Compliance with recent legislative and administrative requirements around the world forces stronger collaboration among lawyers and technology professionals. This is especially true in Cloud Computing, due to the potential for new areas of legal risk created by the distributed nature of the cloud, compared to traditional internal or outsourced infrastructure.

Numerous compliance laws and regulations in the United States and the European Union either impute liability to “ subcontractors or require business entities to impose liability upon them via contract.

Courts now are realizing that information security management services are critical to making decisions as to whether digital information may be accepted as evidence. While this is an issue for traditional IT infrastructure, it is especially concerning in Cloud Computing due to the lack of established legal history with the cloud.

Recommendations

√ Customers and cloud providers must have a mutual understanding of each other’s roles and responsibilities related to electronic discovery, including such activities as litigation hold, discovery searches, who provides expert testimony, etc.

√ Cloud providers are advised to assure their information security systems are responsive to customer requirements to preserve data as authentic and reliable, including both primary and secondary information such as metadata and log files.

√ Data in the custody of cloud service providers must receive equivalent guardianship as in the hands of their original owner or custodian.

√ Plan for both expected and unexpected termination of the relationship in the contract negotiations, and for an orderly return or secure disposal of assets.

√ Pre-contract due diligence, contract term negotiation, post-contract monitoring, and contract termination, and the transition of data custodianship are components of the duty of care required of a cloud services client.

√ Knowing where the cloud service provider will host the data is a prerequisite to implementing the required measures to ensure compliance with local laws that restrict the cross-border flow of data.

√ As the custodian of the personal data of its employees or clients, and of the company’s other intellectual property assets, a company that uses Cloud Computing services should ensure that it retains ownership of its data in its original and authenticable format.

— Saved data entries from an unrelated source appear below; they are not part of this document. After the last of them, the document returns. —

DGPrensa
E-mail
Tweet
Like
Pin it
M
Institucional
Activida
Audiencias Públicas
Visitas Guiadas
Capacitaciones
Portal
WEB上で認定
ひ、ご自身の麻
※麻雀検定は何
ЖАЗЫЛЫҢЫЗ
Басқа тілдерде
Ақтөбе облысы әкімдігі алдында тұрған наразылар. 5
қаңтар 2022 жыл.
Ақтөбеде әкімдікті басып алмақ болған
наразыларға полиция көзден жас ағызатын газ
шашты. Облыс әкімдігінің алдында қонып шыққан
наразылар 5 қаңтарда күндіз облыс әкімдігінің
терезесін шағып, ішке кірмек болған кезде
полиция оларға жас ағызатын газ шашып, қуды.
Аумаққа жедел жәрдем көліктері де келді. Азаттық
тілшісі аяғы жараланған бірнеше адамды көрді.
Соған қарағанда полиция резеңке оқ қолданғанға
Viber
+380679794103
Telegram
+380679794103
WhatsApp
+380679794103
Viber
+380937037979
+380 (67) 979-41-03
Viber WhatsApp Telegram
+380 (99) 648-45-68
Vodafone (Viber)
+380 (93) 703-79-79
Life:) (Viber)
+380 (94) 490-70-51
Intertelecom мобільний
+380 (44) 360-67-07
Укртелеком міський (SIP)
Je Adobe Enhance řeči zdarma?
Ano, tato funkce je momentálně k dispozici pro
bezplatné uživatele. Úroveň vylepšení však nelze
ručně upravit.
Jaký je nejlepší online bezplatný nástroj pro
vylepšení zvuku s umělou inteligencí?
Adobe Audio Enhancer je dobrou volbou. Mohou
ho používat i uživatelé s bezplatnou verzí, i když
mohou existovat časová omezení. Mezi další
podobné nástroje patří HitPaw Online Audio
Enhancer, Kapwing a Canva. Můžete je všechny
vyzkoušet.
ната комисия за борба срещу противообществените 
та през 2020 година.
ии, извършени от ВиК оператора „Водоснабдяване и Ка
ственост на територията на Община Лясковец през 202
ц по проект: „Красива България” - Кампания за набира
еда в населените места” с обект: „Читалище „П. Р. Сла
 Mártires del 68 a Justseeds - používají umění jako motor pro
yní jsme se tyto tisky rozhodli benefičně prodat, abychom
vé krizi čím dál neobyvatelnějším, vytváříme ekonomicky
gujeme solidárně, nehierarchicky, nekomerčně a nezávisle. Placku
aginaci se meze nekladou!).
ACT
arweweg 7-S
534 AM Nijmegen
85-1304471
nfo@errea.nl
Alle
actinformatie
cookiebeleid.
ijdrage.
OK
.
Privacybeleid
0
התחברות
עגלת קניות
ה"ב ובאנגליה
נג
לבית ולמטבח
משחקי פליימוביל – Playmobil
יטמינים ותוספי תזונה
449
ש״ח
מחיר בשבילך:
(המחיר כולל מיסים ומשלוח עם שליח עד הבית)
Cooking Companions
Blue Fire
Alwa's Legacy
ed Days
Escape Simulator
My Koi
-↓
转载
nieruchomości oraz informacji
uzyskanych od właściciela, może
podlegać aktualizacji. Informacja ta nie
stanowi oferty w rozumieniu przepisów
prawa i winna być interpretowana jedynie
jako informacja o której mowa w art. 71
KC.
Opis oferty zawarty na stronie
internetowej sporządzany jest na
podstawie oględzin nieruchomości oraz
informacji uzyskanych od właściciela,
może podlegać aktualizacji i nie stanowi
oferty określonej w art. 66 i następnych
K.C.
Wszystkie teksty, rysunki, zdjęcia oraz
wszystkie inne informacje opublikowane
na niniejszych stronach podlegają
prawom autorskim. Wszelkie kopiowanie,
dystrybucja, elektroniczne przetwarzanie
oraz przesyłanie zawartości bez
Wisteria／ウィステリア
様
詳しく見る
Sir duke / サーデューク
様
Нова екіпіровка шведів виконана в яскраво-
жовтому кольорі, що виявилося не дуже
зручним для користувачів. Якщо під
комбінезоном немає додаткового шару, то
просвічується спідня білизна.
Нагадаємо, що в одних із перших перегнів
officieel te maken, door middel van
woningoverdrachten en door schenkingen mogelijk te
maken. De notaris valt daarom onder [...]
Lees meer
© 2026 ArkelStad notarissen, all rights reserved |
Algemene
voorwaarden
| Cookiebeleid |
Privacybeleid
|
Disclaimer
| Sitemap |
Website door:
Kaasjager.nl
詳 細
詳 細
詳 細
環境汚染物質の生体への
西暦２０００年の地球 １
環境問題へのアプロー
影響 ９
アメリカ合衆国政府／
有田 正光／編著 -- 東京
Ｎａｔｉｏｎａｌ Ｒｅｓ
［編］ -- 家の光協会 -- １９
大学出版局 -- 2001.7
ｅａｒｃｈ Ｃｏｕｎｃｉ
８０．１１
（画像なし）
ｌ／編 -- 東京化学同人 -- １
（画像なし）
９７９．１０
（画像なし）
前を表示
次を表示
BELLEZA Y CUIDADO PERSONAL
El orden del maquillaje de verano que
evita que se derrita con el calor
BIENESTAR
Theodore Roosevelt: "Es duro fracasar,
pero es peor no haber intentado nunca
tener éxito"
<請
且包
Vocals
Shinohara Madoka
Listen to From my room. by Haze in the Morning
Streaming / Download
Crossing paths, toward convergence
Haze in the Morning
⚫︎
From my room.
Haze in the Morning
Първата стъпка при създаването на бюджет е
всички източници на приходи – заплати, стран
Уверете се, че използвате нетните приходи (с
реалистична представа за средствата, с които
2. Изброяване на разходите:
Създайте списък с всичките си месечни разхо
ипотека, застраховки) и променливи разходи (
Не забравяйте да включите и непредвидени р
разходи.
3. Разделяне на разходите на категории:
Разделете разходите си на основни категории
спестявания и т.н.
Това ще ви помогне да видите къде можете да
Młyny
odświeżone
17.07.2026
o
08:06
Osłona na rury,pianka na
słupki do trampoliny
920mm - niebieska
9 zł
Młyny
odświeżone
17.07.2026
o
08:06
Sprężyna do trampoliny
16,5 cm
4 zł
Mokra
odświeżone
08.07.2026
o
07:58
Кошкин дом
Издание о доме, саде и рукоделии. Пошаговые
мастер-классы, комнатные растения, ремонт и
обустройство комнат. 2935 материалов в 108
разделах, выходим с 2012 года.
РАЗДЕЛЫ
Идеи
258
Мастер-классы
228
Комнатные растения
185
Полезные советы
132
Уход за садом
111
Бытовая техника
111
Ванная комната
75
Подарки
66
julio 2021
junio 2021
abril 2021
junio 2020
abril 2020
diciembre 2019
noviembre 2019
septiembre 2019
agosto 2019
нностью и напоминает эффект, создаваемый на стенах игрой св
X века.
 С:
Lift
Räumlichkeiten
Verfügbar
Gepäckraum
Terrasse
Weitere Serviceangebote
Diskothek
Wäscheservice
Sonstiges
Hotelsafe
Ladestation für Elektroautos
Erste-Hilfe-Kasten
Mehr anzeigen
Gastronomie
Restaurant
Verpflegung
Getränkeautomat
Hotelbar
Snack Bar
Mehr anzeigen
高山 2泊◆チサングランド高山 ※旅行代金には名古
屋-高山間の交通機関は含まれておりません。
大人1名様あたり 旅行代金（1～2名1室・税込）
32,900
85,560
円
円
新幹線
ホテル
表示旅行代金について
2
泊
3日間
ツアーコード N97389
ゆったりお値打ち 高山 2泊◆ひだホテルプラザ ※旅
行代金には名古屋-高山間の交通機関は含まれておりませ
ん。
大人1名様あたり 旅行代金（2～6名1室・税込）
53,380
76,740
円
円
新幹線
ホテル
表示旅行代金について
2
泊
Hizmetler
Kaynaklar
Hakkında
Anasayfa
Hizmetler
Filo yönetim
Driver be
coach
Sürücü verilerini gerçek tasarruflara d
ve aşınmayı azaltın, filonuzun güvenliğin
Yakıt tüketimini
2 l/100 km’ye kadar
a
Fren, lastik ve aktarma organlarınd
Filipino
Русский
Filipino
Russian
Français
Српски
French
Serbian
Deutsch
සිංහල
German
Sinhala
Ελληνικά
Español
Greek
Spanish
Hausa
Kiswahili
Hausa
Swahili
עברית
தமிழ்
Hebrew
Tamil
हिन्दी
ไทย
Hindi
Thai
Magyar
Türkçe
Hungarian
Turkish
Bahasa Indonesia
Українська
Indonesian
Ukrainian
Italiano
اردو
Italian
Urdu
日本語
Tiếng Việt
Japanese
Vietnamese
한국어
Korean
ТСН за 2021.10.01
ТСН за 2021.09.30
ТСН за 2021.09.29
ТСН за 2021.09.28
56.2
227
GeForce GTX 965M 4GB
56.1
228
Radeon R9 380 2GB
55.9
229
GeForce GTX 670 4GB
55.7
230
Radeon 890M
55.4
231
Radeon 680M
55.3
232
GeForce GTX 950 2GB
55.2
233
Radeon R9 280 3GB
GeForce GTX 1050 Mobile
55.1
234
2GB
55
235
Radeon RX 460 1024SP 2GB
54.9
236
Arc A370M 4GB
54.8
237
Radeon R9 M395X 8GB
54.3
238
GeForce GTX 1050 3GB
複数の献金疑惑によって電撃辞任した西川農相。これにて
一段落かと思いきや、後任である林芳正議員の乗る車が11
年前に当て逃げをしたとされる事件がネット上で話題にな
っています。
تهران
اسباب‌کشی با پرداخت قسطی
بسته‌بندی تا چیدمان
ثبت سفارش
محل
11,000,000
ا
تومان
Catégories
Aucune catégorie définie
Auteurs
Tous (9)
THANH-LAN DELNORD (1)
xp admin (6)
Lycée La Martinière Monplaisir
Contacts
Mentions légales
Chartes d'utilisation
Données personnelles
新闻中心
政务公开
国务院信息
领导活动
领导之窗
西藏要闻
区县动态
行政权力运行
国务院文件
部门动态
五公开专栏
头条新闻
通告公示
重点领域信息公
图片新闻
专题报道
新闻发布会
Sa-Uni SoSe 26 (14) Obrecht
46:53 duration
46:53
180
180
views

√ Numerous security issues, such as suspected data breaches, must be addressed in specific provisions of the service agreement that clarify the respective commitments of the cloud service provider and the client.

√ The cloud service provider and the client should have a unified process for responding to subpoenas, service of process, and other legal requests.

√ The cloud services agreement must allow the cloud services client or designated third party to monitor the service provider’s performance and test for vulnerabilities in the system.

√ The parties to a cloud services agreement should ensure that the agreement anticipates problems relating to recovery of the client’s data after their contractual relationship terminates.